Он на себе испытал всю жестокость Аргентины. Во время Грязной войны его выступления против военных побудили хунту посадить автора в тюрьму, где он провел девять месяцев и где его пытками чуть не довели до смерти. Его жену, активно выступавшую с левых политических позиций, забрал военный эскадрон смерти, и ее сбросили с самолета в ледяные воды Южной Атлантики. Если бы не вмешательство «Амнисти интернейшнл», Рамиреса наверняка постигла бы та же участь. Вместо этого его выпустили из тюрьмы – почти неузнаваемого, с расшатанным здоровьем, – и он возобновил свой крестовый поход против генералов. В 1983 году они сошли со сцены и демократически избранное правительство из гражданских лиц заняло их место. Рамирес помог новому правительству отправить под суд десятки армейских офицеров за преступления, совершенные во время Грязной войны. Среди них был капитан, сбросивший жену Альфонсо Рамиреса в океан.

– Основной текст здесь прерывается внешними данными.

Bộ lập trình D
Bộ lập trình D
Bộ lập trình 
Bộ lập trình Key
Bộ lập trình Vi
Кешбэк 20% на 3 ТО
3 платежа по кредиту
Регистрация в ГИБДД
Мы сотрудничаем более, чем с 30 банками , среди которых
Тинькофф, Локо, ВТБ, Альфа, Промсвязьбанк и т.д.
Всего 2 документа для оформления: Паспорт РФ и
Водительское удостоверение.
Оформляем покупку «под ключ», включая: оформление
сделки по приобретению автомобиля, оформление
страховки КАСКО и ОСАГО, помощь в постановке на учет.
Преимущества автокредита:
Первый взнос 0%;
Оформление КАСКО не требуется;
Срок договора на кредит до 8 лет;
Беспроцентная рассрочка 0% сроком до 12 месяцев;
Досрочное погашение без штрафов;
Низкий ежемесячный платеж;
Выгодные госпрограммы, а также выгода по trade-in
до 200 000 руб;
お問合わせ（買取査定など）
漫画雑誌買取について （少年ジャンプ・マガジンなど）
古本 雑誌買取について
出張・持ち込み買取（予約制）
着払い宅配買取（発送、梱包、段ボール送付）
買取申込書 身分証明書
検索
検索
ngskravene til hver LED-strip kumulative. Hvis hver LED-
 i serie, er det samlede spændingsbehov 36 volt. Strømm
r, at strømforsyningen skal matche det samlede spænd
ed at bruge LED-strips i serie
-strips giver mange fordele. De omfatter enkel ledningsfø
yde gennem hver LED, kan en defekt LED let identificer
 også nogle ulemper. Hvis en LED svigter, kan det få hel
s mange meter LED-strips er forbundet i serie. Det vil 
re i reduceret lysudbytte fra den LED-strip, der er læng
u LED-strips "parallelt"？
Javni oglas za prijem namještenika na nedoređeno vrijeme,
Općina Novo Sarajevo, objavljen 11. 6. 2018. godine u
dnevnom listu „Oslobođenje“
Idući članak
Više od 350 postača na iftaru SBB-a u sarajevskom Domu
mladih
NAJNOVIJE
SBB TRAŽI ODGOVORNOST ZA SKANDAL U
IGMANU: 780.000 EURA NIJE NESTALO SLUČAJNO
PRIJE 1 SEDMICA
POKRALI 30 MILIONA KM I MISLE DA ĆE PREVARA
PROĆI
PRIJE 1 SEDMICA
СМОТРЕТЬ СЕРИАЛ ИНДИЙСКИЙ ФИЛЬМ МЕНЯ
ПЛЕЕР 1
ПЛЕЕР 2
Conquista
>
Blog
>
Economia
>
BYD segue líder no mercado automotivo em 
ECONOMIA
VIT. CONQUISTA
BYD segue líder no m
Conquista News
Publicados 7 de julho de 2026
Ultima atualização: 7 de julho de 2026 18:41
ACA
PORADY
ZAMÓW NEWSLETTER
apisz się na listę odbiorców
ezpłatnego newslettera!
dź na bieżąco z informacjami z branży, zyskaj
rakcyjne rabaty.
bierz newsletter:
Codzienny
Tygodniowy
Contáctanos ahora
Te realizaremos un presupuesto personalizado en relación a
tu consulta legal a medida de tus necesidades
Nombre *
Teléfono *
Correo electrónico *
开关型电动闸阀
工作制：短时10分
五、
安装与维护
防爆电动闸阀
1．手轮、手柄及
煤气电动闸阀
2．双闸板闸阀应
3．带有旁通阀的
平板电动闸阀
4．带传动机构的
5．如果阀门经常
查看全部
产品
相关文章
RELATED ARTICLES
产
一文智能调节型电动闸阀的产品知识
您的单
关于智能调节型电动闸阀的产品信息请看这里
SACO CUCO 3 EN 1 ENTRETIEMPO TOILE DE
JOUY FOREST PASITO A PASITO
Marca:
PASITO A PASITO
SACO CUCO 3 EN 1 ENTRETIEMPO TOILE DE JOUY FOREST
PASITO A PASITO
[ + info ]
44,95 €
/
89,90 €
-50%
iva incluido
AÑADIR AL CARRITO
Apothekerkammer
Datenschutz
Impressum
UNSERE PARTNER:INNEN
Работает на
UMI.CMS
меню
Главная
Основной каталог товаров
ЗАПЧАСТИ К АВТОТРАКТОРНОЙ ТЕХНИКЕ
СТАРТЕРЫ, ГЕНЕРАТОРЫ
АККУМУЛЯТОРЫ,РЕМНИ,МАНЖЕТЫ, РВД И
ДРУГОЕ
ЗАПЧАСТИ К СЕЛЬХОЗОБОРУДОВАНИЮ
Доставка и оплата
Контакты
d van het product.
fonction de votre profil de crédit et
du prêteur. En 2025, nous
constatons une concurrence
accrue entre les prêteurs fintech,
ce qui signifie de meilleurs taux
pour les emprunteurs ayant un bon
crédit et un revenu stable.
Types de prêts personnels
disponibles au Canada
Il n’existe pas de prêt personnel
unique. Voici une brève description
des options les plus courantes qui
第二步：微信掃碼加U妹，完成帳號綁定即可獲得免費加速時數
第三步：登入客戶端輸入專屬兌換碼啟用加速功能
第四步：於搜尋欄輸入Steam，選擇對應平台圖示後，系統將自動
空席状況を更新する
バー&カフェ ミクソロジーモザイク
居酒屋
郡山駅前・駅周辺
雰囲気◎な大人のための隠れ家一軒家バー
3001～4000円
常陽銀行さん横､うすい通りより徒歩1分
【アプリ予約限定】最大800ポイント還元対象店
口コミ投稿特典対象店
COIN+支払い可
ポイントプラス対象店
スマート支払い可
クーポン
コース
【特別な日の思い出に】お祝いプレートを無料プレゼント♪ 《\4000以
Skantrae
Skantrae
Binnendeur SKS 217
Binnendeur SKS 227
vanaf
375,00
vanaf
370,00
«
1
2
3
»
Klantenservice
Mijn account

В последние годы Рамирес мобилизовал все свое умение на освещение другой малоприятной главы аргентинской истории, которую правительство, пресса и большинство граждан предпочитали игнорировать. Вслед за разгромом гитлеровского рейха тысячи военных преступников – немцев, французов, бельгийцев и хорват – устремились в Аргентину с горячего одобрения правительства Перона и при неустанной помощи Ватикана. Рамиреса презирали в тех кварталах Аргентины, где все еще сильно было влияние нацистов, и его деятельность оказалась столь же опасной, как и расследование действий генералов. Его бюро дважды взрывали, а в его почте содержалось столько бомб, что почтовики отказывались отправлять ему письма. Если бы Мордехай Ривлин не представил Рамиресу Габриеля, Рамирес, по мнению Габриеля, едва ли согласился бы встретиться с ним.
А так Рамирес охотно принял приглашение на ленч и предложил встретиться в местном кафе в Сан-Тельмо, в двух кварталах от дома, где у него была контора. Пол в кафе был выложен черными и белыми плитками, по которым были бессистемно расставлены квадратные деревянные столики. На оштукатуренных стенах висели полки, уставленные пустыми винными бутылками. Широкие двери были распахнуты на шумную улицу, и на тротуаре, под брезентовым навесом, тоже стояли столики. Три вентилятора на потолке разгоняли удушливый воздух. У стойки бара лежала, тяжело дыша, немецкая овчарка. Габриель приехал вовремя – в два тридцать. Аргентинец опаздывал.